The feud between Sam and Tory is at the forefront this season, and serves as the climax of the All-Valley Karate Tournament, where Daniel made his name long ago. Sam was the most interesting, or at least most realistic character, of recent seasons, struggling with what she considers to be weakness arising from her PTSD after Tory was attacked at one of the aforementioned karate powerplays in season two. (Miguel’s physical rehabilitation after being temporarily paralyzed during the fight had potential, but of course Johnny ruined it by trying to scare the disability out of him.) Tory also comes to her senses and occasionally leaves the bad girl facade away. . shows focus on vulnerability, insecurity and distress.

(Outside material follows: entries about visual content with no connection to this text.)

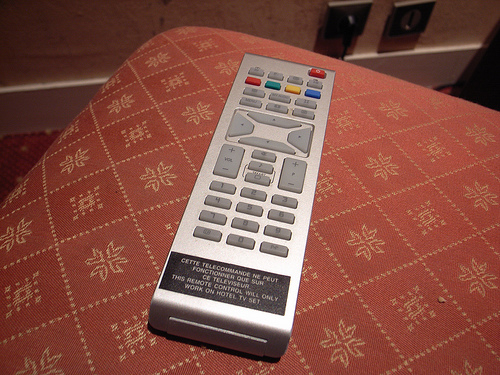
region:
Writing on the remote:
[161, 250, 291, 316]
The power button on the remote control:
[308, 66, 326, 77]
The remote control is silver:
[146, 50, 334, 359]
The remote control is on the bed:
[148, 53, 334, 358]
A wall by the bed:
[2, 2, 499, 86]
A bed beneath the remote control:
[1, 24, 499, 372]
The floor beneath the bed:
[1, 130, 58, 196]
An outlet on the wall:
[327, 4, 366, 39]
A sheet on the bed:
[0, 27, 497, 374]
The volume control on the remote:
[213, 144, 245, 176]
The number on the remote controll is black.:
[206, 176, 237, 194]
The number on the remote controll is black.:
[237, 183, 267, 202]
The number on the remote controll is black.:
[270, 190, 300, 212]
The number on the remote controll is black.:
[204, 188, 231, 210]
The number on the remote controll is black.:
[235, 198, 265, 218]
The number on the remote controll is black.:
[267, 205, 297, 227]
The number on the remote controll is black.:
[263, 219, 294, 242]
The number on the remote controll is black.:
[232, 213, 259, 232]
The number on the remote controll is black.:
[193, 204, 230, 224]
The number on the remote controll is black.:
[224, 230, 256, 251]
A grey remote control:
[194, 42, 344, 342]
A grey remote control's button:
[261, 241, 293, 261]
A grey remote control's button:
[264, 218, 294, 241]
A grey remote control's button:
[224, 231, 256, 248]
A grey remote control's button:
[185, 227, 221, 244]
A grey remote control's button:
[281, 156, 308, 195]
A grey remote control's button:
[216, 142, 241, 176]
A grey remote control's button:
[237, 200, 261, 214]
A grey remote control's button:
[200, 209, 227, 225]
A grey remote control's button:
[306, 64, 330, 78]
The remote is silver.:
[157, 33, 347, 353]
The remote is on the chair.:
[168, 40, 361, 362]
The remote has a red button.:
[300, 63, 336, 83]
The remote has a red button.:
[236, 74, 263, 86]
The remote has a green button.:
[263, 78, 283, 93]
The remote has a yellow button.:
[283, 82, 300, 94]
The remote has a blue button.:
[304, 84, 325, 100]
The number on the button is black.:
[217, 181, 232, 190]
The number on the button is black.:
[246, 188, 261, 198]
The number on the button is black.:
[278, 193, 293, 210]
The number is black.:
[208, 177, 238, 196]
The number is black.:
[239, 183, 266, 200]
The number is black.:
[272, 190, 302, 211]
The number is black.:
[266, 205, 299, 227]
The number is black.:
[236, 198, 262, 218]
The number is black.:
[202, 192, 234, 209]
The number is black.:
[197, 203, 227, 226]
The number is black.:
[232, 214, 261, 231]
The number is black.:
[261, 220, 293, 242]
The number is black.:
[226, 227, 258, 253]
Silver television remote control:
[157, 51, 322, 359]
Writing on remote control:
[157, 247, 292, 322]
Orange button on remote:
[245, 73, 258, 83]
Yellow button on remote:
[282, 77, 298, 92]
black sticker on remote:
[162, 246, 288, 322]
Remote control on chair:
[190, 53, 328, 360]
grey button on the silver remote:
[190, 225, 222, 241]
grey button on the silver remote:
[225, 231, 255, 248]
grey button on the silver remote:
[256, 240, 287, 258]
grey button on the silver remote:
[260, 223, 290, 239]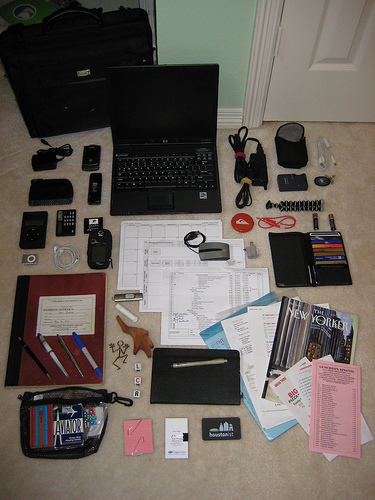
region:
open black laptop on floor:
[100, 57, 244, 220]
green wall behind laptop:
[167, 10, 244, 83]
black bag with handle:
[4, 7, 164, 135]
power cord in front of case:
[28, 135, 76, 173]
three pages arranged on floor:
[115, 216, 271, 350]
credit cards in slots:
[309, 228, 347, 273]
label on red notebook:
[33, 289, 97, 342]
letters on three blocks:
[132, 357, 144, 399]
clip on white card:
[162, 415, 195, 465]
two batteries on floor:
[303, 208, 346, 231]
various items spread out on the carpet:
[3, 4, 372, 473]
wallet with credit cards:
[263, 227, 354, 287]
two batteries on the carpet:
[300, 206, 345, 230]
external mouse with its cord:
[177, 220, 231, 261]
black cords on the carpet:
[217, 118, 269, 208]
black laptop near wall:
[106, 31, 222, 213]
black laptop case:
[3, 1, 158, 138]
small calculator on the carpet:
[47, 204, 78, 239]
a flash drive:
[106, 285, 143, 304]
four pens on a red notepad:
[0, 269, 110, 386]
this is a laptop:
[105, 68, 227, 218]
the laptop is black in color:
[114, 73, 199, 206]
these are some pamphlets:
[289, 356, 372, 467]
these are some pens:
[17, 323, 105, 378]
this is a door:
[287, 11, 354, 119]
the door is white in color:
[299, 15, 336, 89]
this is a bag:
[13, 33, 66, 123]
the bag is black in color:
[28, 34, 74, 125]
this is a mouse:
[190, 229, 233, 261]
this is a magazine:
[295, 305, 352, 344]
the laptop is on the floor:
[108, 78, 218, 213]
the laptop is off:
[106, 70, 219, 210]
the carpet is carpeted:
[98, 466, 289, 488]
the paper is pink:
[312, 359, 363, 457]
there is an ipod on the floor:
[19, 211, 49, 250]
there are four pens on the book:
[16, 335, 104, 382]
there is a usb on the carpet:
[112, 292, 162, 313]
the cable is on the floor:
[231, 130, 266, 210]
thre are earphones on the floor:
[55, 242, 90, 273]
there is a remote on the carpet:
[85, 176, 108, 208]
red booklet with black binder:
[8, 272, 109, 388]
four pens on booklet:
[13, 327, 103, 380]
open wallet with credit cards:
[267, 231, 355, 291]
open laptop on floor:
[99, 66, 226, 219]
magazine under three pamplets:
[265, 293, 366, 415]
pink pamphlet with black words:
[301, 356, 363, 460]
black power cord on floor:
[226, 126, 273, 210]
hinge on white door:
[268, 20, 287, 69]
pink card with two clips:
[122, 414, 154, 460]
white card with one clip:
[161, 414, 193, 464]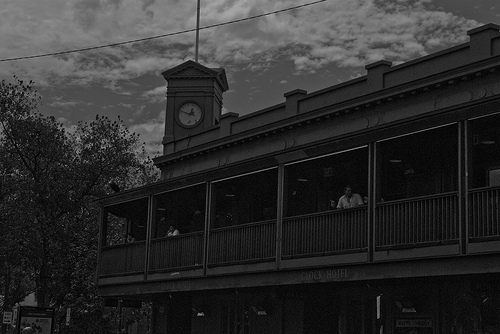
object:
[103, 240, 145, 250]
rail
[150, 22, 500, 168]
roof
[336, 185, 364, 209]
man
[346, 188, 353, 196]
face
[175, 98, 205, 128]
clock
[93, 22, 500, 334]
building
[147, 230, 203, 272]
fence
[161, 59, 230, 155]
tower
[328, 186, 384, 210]
people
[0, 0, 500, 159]
sky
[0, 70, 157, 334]
trees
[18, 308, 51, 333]
sign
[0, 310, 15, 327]
advertisement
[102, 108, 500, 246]
windows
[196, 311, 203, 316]
light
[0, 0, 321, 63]
wire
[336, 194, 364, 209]
shirt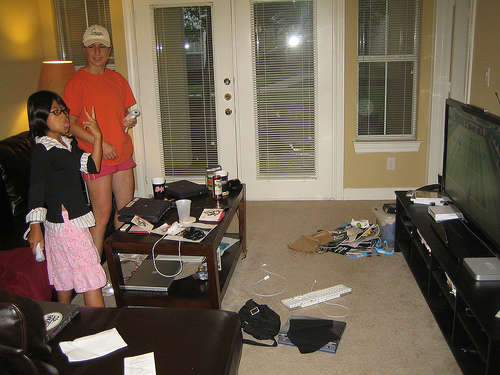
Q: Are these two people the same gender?
A: Yes, all the people are female.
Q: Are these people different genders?
A: No, all the people are female.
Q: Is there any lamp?
A: Yes, there is a lamp.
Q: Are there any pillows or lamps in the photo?
A: Yes, there is a lamp.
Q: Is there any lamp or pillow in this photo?
A: Yes, there is a lamp.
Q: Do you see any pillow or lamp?
A: Yes, there is a lamp.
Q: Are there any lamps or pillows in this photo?
A: Yes, there is a lamp.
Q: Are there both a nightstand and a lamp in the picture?
A: No, there is a lamp but no nightstands.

It is through Sam that Daniel and Johnny can see that their rigid mentalities are not flying with the new generation. “We get stuck in our ways, but these kids can use what we teach them and create their own way,” Daniel says in the finale of the ten-episode season as a kind of subject sentence for the story arc.
He and Johnny decided to team up (lol) to fight Johnny’s karate school Cobra Kai, which was taken over by Johnny’s former sensei in the movies, John Kreese (Martin Kove), in season three. Needless to say, it’s not going well, and Daniel and Johnny continue to make up and break up like they did monotonously for most of the show.
Kreese was also pretty much a one-note early on in the series as a villain, but by building his background and with the addition of Karate Kid Part III enemy Terry Silver (Thomas Ian Griffin, who aged impeccably and suddenly made me much more interested in this show!), he gets a much-needed nuance. This is one thing Kobra Kai do more and more well: by bringing in even more reprehensible characters each season, it gives the previous Big bad something to play from, providing a focus on character rather than making Johnny’s ignorance and Daniel’s self-righteousness the driving force of conflict.
The cameo of another villain, The Karate Kid Part II‘s Chozen Toguchi (Yuji Okumoto), at the end of season four, suggests he will do well by playing a fairly large role in taking down Cobra Kai forever in the already renewed season five.
Another exciting prospect this season is the men taking into account their broken relationships with their father and taking into account the relationships they have built with father figures. Miguel is hung up with his father, whom he has never known, and has many feelings about father figure Johnny joining his mother. Much work has been done to peel back Kreese’s layers over the past two seasons, and how he tried to be a role model for Johnny and Silver, but led them astray. Even little Anthony LaRusso (Griffin Santopietro), who all grew up this season, gets a father-son bow, with Daniel and Amanda (Courtney Henggeler) struggling to be the one kid who has no interest in karate as a parent when everything they do is tied into it .
By really digging into these relationships rather than the honestly played out one between Daniel and Johnny, Kobra Kai season four moves to a reconciliation of nostalgia with today’s more diverse TV climate.
Kobra Kai stream on Netflix. Season 5 is expected late this year.